Tanner did not look the same. His ice gray eyes held fear.
“No backup?” Shook his head, watched her, cornered and bleeding.
“You underestimate me.” No response, his head very still, watching her. “Big mistake.”
She stepped forward so that she was above him but not close enough that he could make a grab. She had the rifle pointed straight at his gut. Her finger was on the trigger. “Safety’s off,” she said. “If you’re lying and you have a backup and go for it, you’re a dead man.” He nodded. She could see through the pines to the east a swampy clearing, a perfect place for moose. Probably where the elk had been when he startled it. “Where’s the sat phone?” He blinked.

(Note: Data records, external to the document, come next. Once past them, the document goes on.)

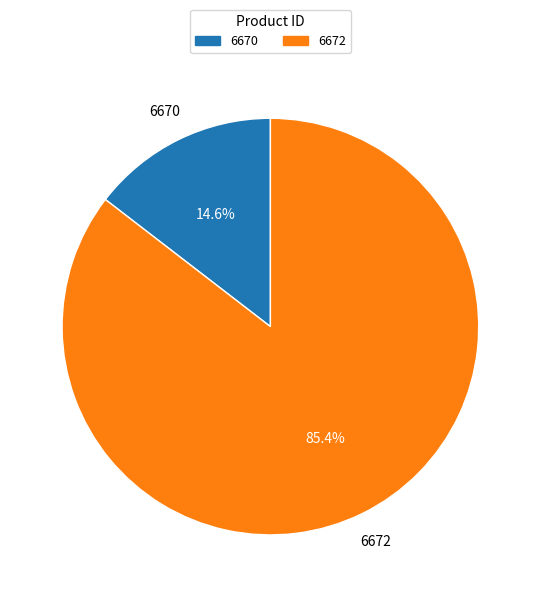

To the nearest percent, what is the average slice percentage?

50%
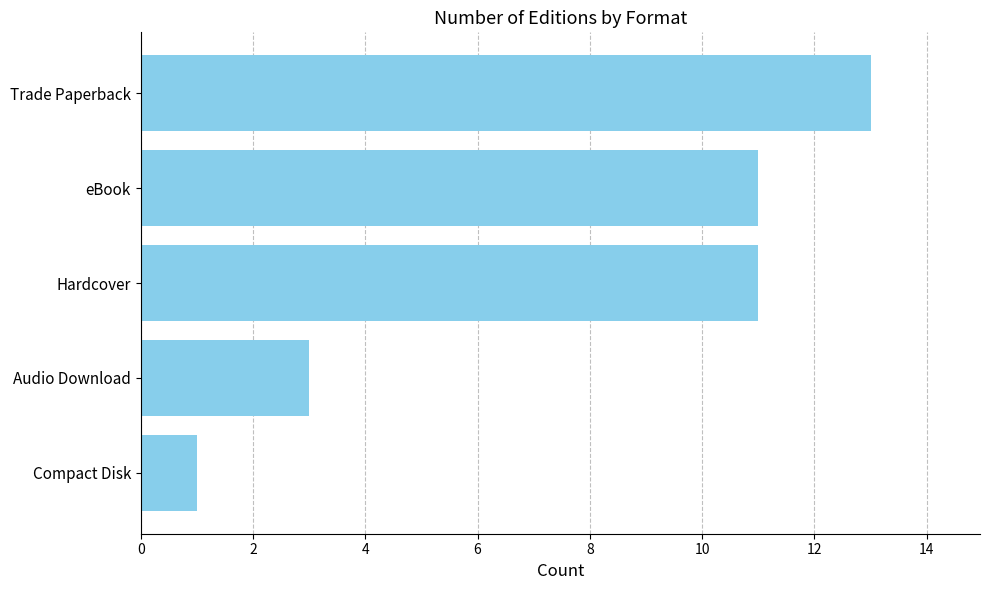

What is the change in value from Hardcover to Trade Paperback?

+2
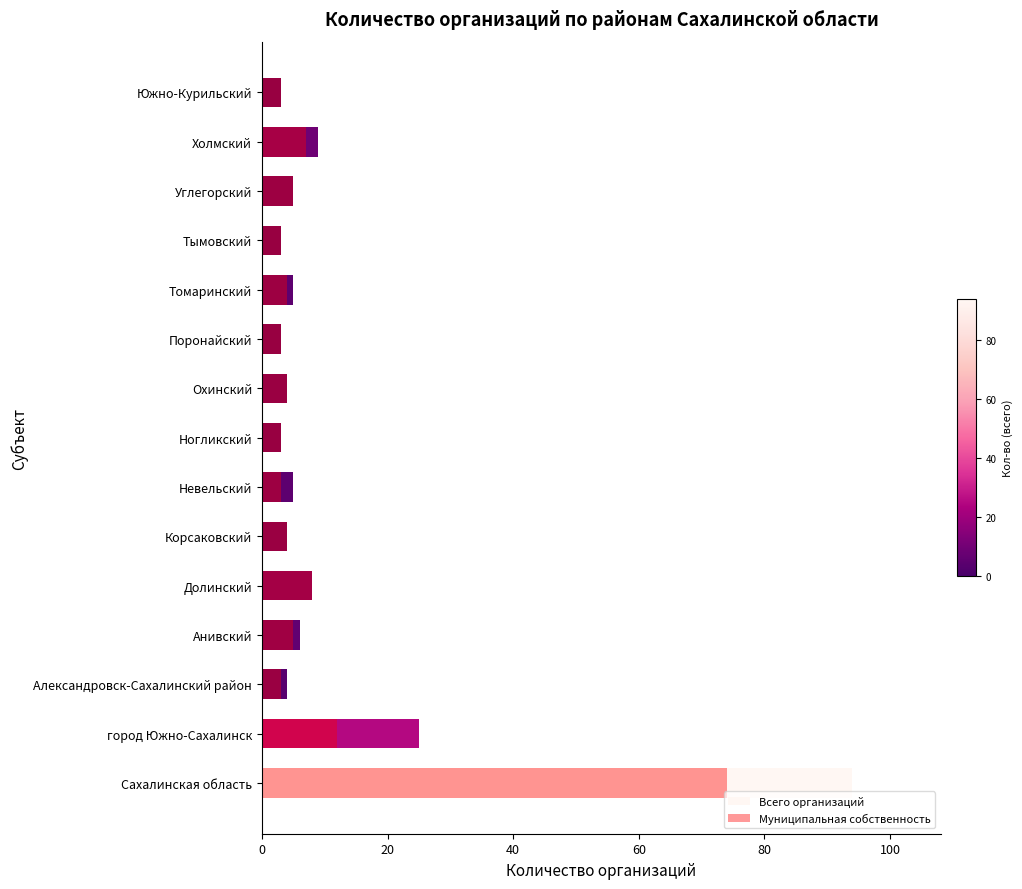

What is the difference between the maximum and second lowest values in the Всего организаций series?

91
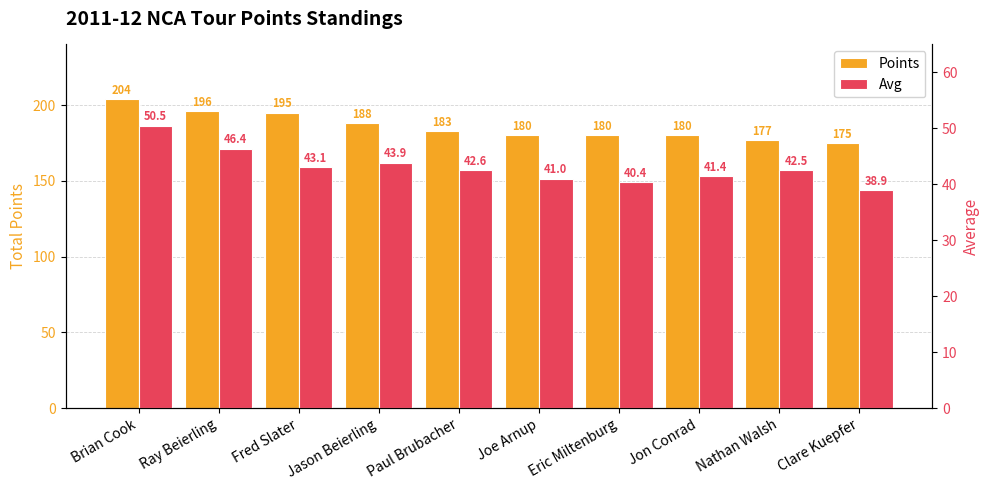

What is the minimum value for Avg?

38.9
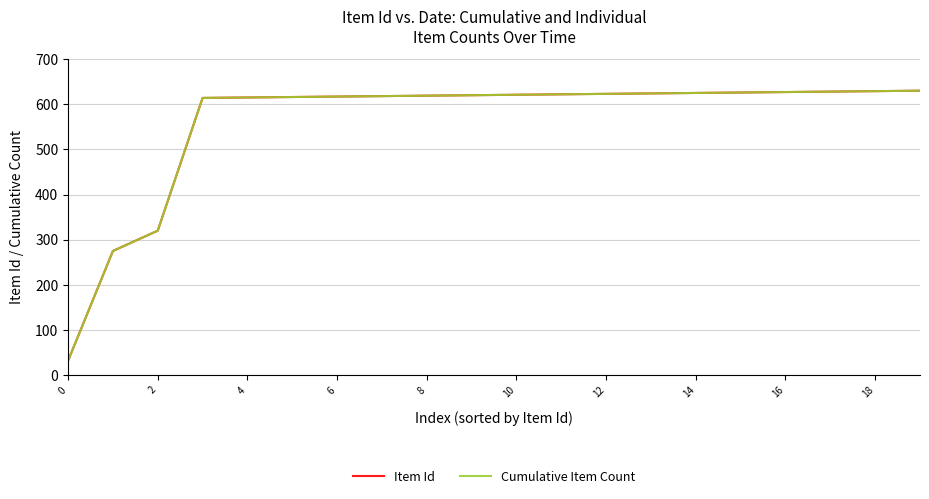

Does the chart have visible grid lines?

Yes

“You don’t need the oxygen,” he croaked, his eyes staying on her face.
“I need it sometimes.”
“Where’d you—”
“Learn to shoot like that? Clearly your research was incomplete.”

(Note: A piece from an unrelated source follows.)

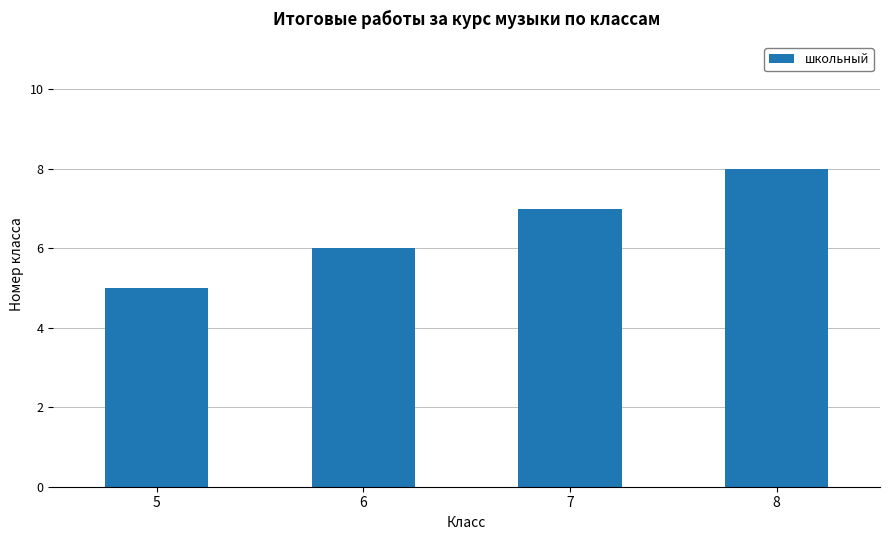

How many bars are there in total?

4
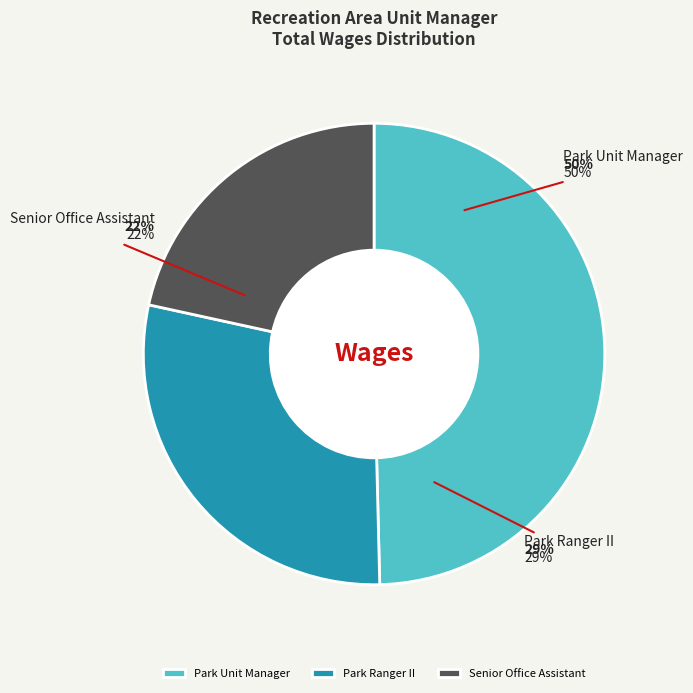

Which category has the smallest portion of the pie?

Senior Office Assistant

“Jesus.” His voice sounded like a draft wind coming through dry twigs.
“The phone?” she repeated. He motioned his chin down to his hip. His eyes were wary and scared.
“Okay,” she said. “First thing, you take this stupid hat and make a compress. Then take my beautiful silk scarf and here—” Still covering him, with one hand she deftly tugged free her red scarf and doubled and looped it and tossed it to him. “Put your arm through, yes, and pull it tight. A half hitch. There.” He did.
“So sad,” she said. “That’s Armani.”
He stared at her, wary, his eyes like a hundred miles of Arctic ice, but something moved in them. A question.
“No, I am not going to finish you. I meant to. I missed, thank God. You have a kid at home, don’t you?”
He nodded, barely. “One I bet. I bet it’s a little girl.” Suspicious nod. “Well, you better go back to her. We wouldn’t want another little girl to grow up without a father.”
He stared at her.
“Bill?” He blinked hard. “You’re going to call in your support now. There’s a clearing through there, you saw it, I bet it’s where you parked your truck. Big enough for a chopper. Call it in. You’ll be in the ER quicker that way than if we called the volunteer ambulance. By the look of Babb that could take a while.”
He hesitated, nodded once.
“You can get to the clearing, right?”
He nodded.
“And this is what you’re going to tell your people.” He stared. “Listen: Tell them it ends here. Lamont stays dead. The secret about Chile”—he blinked—“just tell them: The secret about the coup stays secret. But—get this very clearly, please—if any harm at all comes to Lamont, or his daughter, Gabriela, or her son, or to me, or to Pete, or my Hank, the photos go to the press. New York Times, Washington Post, etc. It’s all set up, all it takes is the trigger. Otherwise it goes nowhere, everybody moves on. Got that?”
He nodded.
“You all have bigger things to worry about right now, is my guess. We better hope everyone lives long and natural lives. Now sit up. I’m not afraid of you anymore. They will surely kill you if you trigger the release of those pictures.” She leaned her rifle against a pine and knelt by the bleeding man and helped him sit up. She got behind him and undid the knot in the scarf and undoubled it and wound it expertly several times over the folded orange cap and his shoulder, and under his armpit, and snugged it very tight. He winced and flinched hard but did not cry out. “There. Better,” she said. She tugged the half-quart water bottle out of its sleeve on her belt. “Here.” He took it. She noticed his hands were scarred and very strong. Who knew what they had wrought in the world. He tipped up the bottle and squirted half into his mouth. Nodded once.